Asbabun Nuzul (Sebab Turunnya Ayat)
Asbabun Nuzul Surat Al Baqarah Ayat 222 - Perbaikan Islam terhadap Kebiasaan Kaum Yahudi kepada Istri yang Sedang Haid
Ayat ini turun sebagai jawaban atas pertanyaan para sahabat tentang kebiasaan kaum Yahudi menjauhi para istri di saat haid.

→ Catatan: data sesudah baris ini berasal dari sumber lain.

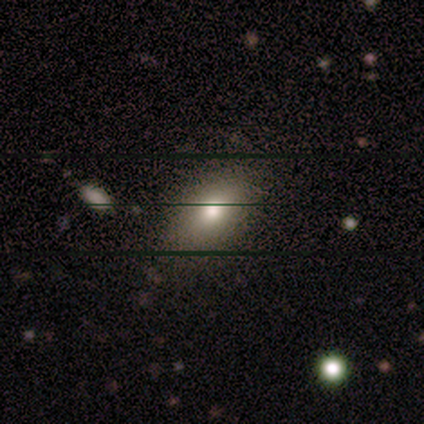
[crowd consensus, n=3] A smooth galaxy with no disk features (67%) that is in between round and cigar-shaped (100%).

Vote fractions:
- Smooth or featured? smooth: 67% / featured or disk: 33% / star or artifact: 0%
- How rounded? in between: 100% / round: 0% / cigar-shaped: 0%
- Merging? none: 100% / minor disturbance: 0% / major disturbance: 0% / merger: 0%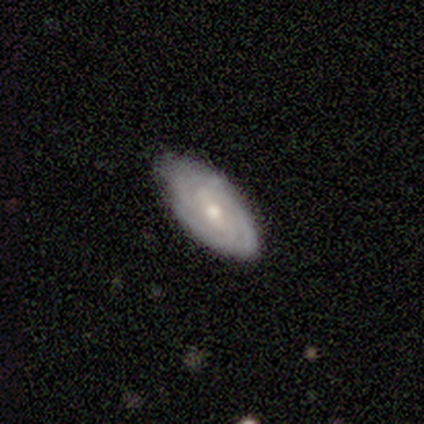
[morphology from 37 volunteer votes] Q: Smooth or featured?
A: featured or disk (86%); runner-up: smooth (8%)
Q: Edge-on disk?
A: no (100%)
Q: Bar?
A: no (47%); runner-up: weak (41%)
Q: Spiral arms?
A: yes (88%); runner-up: no (12%)
Q: Spiral winding?
A: tight (75%); runner-up: medium (25%)
Q: Spiral arm count?
A: 3 (46%); runner-up: 4 (21%)
Q: Bulge size?
A: moderate (59%); runner-up: small (34%)
Q: Merging?
A: none (77%); runner-up: minor disturbance (17%)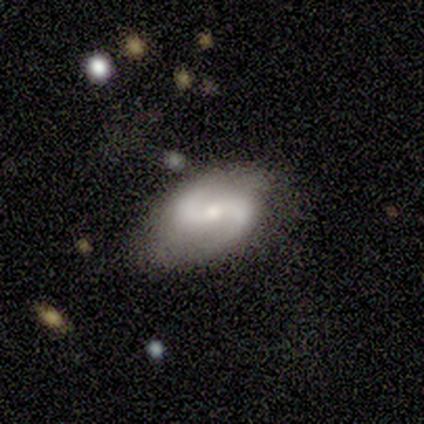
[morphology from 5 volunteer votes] Q: Smooth or featured?
A: featured or disk (80%); runner-up: star or artifact (20%)
Q: Edge-on disk?
A: no (100%)
Q: Bar?
A: strong (75%); runner-up: no (25%)
Q: Spiral arms?
A: yes (100%)
Q: Spiral winding?
A: loose (75%); runner-up: medium (25%)
Q: Spiral arm count?
A: 2 (100%)
Q: Bulge size?
A: moderate (75%); runner-up: small (25%)
Q: Merging?
A: none (75%); runner-up: minor disturbance (25%)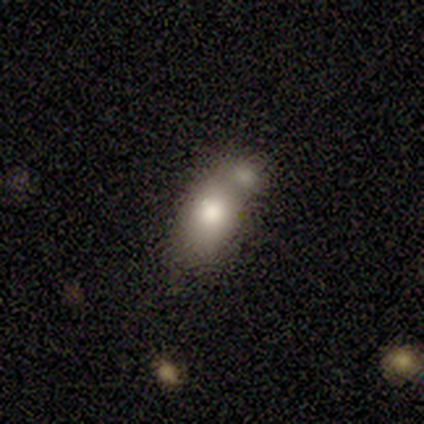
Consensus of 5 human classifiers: This appears to be a smooth galaxy with no disk features (40%, tied with star or artifact) that is in between round and cigar-shaped (100%). Merging: merger (100%).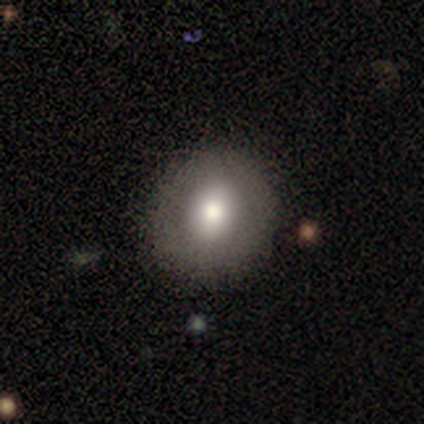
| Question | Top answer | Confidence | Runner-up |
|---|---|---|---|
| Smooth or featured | smooth | 57% | featured or disk (43%) |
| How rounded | round | 75% | in between (25%) |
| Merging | none | 100% | — |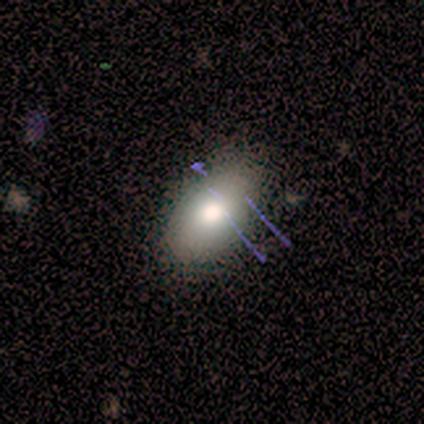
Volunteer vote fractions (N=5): Volunteers were most divided on "merging": none: 75%, minor disturbance: 25%, major disturbance: 0%, merger: 0%. More confident: how rounded — in between (100%); smooth or featured — smooth (80%).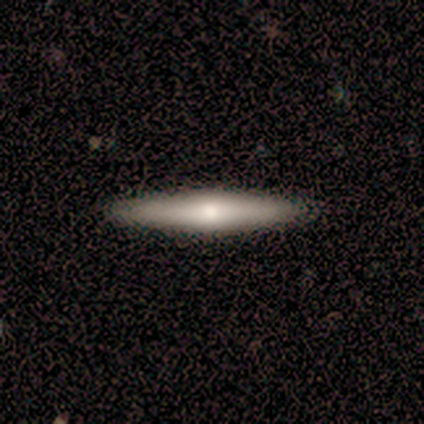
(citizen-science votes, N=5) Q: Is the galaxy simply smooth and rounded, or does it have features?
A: smooth — 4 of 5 (80%).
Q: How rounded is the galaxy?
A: cigar-shaped — 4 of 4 (100%).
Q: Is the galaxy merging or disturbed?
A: none — 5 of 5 (100%).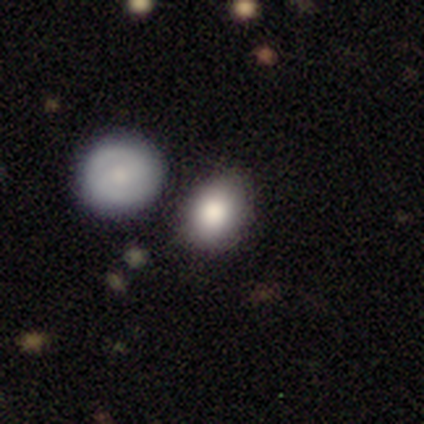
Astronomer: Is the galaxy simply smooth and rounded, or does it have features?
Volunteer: smooth — 84%.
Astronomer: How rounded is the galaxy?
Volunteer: round — 52% (runner-up: in between, 48%).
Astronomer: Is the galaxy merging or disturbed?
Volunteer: none — 78%.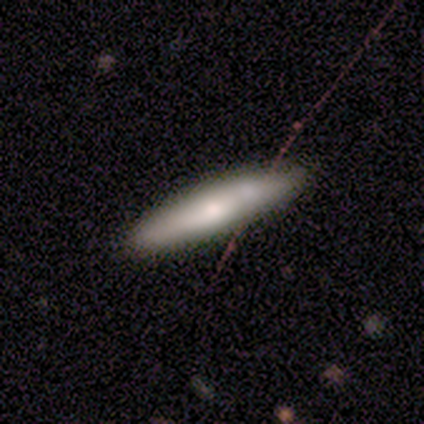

Mereka enggan dekat-dekat dengan para istri, bahkan untuk sekadar makan bersama atau bercengkerama.
عَنْ أَنَسٍ أَنَّ الْيَهُودَ، كَانُوا إِذَا حَاضَتِ الْمَرْأَةُ فِيهِمْ لَمْ يُؤَاكِلُوهَا وَلَمْ يُجَامِعُوهُنَّ فِي الْبُيُوتِ فَسَأَلَ أَصْحَابُ النَّبِيِّ صلى الله عليه وسلم النَّبِيَّ صلى الله عليه وسلم فَأَنْزَلَ اللَّهُ تَعَالَى (وَيَسْأَلُونَكَ عَنِ الْمَحِيضِ قُلْ هُوَ أَذًى فَاعْتَزِلُوا النِّسَاءَ فِي الْمَحِيضِ) إِلَى آخِرِ الآيَةِ، فَقَالَ رَسُولُ اللَّهِ صلى الله عليه وسلم: اصْنَعُوا كُلَّ شَىْءٍ إِلاَّ النِّكَاحَ. فَبَلَغَ ذَلِكَ الْيَهُودَ، فَقَالُوا مَا يُرِيدُ هَذَا الرَّجُلُ أَنْ يَدَعَ مِنْ أَمْرِنَا شَيْئًا إِلاَّ خَالَفَنَا فِيهِ فَجَاءَ أُسَيْدُ بْنُ حُضَيْرٍ وَعَبَّادُ بْنُ بِشْرٍ فَقَالاَ يَا رَسُولَ اللَّهِ إِنَّ الْيَهُودَ تَقُولُ كَذَا وَكَذَا فَلاَ نُجَامِعُهُنَّ فَتَغَيَّرَ وَجْهُ رَسُولِ اللَّهِ صلى الله عليه وسلم حَتَّى ظَنَنَّا أَنْ قَدْ وَجَدَ عَلَيْهِمَا فَخَرَجَا فَاسْتَقْبَلَهُمَا هَدِيَّةٌ مِنْ لَبَنٍ إِلَى النَّبِيِّ صلى الله عليه وسلم فَأَرْسَلَ فِي آثَارِهِمَا فَسَقَاهُمَا فَعَرَفَا أَنْ لَمْ يَجِدْ عَلَيْهِمَا. (1) عَنْ مُجَاهِدٍ قَالَ: كَانُوْا يَجْتَنِبُوْنَ النِّسَاءَ فِي الْمَحِيْضِ وَيَأْتُوْنَهُنَّ فِي أَدْبَارِهِنَّ، فَسَأَلُوْا رَسُوْلَ اللهَ صَلَّى الله عَلَيْهِ وَسَلَّمَ عَنْ ذَلِكَ، فَأَنْزَلَ الله تَعَالَى: (وَيَسْأَلُوْنَكَ عَنِ الْمَحِيْضِ قُلْ هُوَ أَذًى فَاعْتَزِلُوا النِّسَاءَ فِي الْمَحِيْضِ وَلَا تَقْرَبُوْهُنَّ حَتَّى يَطْهُرْنَ فَإِذَا تَطَهَّرْنَ فَأْتُوْهُنَّ مِنْ حَيْثُ أَمَرَكُمُ اللهُ) فِي الْفَرْجِ وَلَا تَعْدُوْهُ. (2)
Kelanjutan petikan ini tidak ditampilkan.